The problem with these statements is that though they may be true, mostly they are easy excuses that cover true problems within the business. Maybe there are supply issues, or merchandising issues or a general decline or growth of our brand. Instead of comparing actuals to budget, what if a third line could be added called “Event adjusted budget”. This way, managers, planners and executives can understand the impact that events, such as weather, may have played on our performance, but most importantly, this will help us to understand and think about what else might be happening in our business. Sounds interesting?

TIM’s Value

The good news is that with advances in Machine Learning and tools like the TIM engine, this is entirely possible to do. By comparing actual sales history at different levels of your organization and bringing in weather conditions on the day as features, a company can start to understand the importance of these features on driving actual sales.
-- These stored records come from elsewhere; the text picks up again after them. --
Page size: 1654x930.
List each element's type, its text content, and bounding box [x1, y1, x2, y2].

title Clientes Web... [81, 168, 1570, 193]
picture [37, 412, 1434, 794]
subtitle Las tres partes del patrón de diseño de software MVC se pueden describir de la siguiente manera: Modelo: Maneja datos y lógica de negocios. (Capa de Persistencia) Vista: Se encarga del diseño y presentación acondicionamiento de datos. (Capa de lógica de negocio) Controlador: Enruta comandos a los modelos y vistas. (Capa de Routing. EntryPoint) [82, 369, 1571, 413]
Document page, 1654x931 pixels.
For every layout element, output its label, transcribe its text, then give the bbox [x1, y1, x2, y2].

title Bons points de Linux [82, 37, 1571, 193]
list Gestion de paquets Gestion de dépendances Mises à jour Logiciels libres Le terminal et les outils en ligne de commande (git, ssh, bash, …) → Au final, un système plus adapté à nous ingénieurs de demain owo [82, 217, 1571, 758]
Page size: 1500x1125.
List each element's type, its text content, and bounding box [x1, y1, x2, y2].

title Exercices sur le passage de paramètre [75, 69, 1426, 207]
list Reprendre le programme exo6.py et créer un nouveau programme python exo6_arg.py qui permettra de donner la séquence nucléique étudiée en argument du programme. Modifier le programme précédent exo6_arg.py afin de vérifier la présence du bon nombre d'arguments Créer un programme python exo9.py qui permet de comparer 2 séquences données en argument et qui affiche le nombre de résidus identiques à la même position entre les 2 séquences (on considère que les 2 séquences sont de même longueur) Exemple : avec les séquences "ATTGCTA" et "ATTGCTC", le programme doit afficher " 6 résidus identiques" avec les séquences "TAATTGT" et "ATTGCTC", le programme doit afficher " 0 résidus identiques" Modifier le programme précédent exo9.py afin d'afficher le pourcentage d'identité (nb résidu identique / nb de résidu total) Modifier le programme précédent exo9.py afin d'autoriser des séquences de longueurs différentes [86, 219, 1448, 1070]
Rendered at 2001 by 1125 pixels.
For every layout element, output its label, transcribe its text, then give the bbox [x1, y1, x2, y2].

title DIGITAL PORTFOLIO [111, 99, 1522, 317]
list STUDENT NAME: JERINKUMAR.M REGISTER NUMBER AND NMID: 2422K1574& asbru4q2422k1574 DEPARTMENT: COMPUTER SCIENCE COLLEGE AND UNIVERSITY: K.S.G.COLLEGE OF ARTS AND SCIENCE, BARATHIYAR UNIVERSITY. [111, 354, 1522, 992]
Using this data, we can start to see what categories are heavily impacted (ice cream, umbrellas, or the heating bill) and what locations get impacted (outdoor shopping malls, online sales, restaurant delivery). As the TIM engine begins to understand what event variables are driving volatility, we can create historical forecasts based on simulated conditions. (This is what we would have predicted this year based on the same conditions as last year as an example.) This means that the next time your sales rep argues they would have made their target if it wasn’t for the cold front, your business can support this with real evidence. Not only that, but you can start to use live weather forecasts or long-term weather trends to drive predictive interventions – like adding an extra employee at your beach café this weekend.

The Data

With cloud storage being so cheap, detailed datasets containing years of history for hundreds of thousands of weather data points are readily available. Not to mention other event data like football games, traffic patterns, holidays and much more. This data is relatively easy to find and there are many services that make this data available historically and as forward-looking projections. With this data and your historical sales and historical budgets, the TIM engine can train models to produce forecasts based on simulated conditions (or after removing them entirely).